### [Assignment]
The records come next. Copy all of them exactly.

------------------------------------------------

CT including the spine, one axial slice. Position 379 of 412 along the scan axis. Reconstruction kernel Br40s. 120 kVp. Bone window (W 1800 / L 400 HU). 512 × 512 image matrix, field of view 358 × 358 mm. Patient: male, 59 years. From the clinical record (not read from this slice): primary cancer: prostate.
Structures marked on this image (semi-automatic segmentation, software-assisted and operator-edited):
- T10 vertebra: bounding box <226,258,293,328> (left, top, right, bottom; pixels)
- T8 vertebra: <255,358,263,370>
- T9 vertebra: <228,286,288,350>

------------------------------------------------

### [Answer below]
CT including the spine, one axial slice. Position 379 of 412 along the scan axis. Reconstruction kernel Br40s. 120 kVp. Bone window (W 1800 / L 400 HU). 512 × 512 image matrix, field of view 358 × 358 mm. Patient: male, 59 years. From the clinical record (not read from this slice): primary cancer: prostate.
Structures marked on this image (semi-automatic segmentation, software-assisted and operator-edited):
- T10 vertebra: bounding box <226,258,293,328> (left, top, right, bottom; pixels)
- T8 vertebra: <255,358,263,370>
- T9 vertebra: <228,286,288,350>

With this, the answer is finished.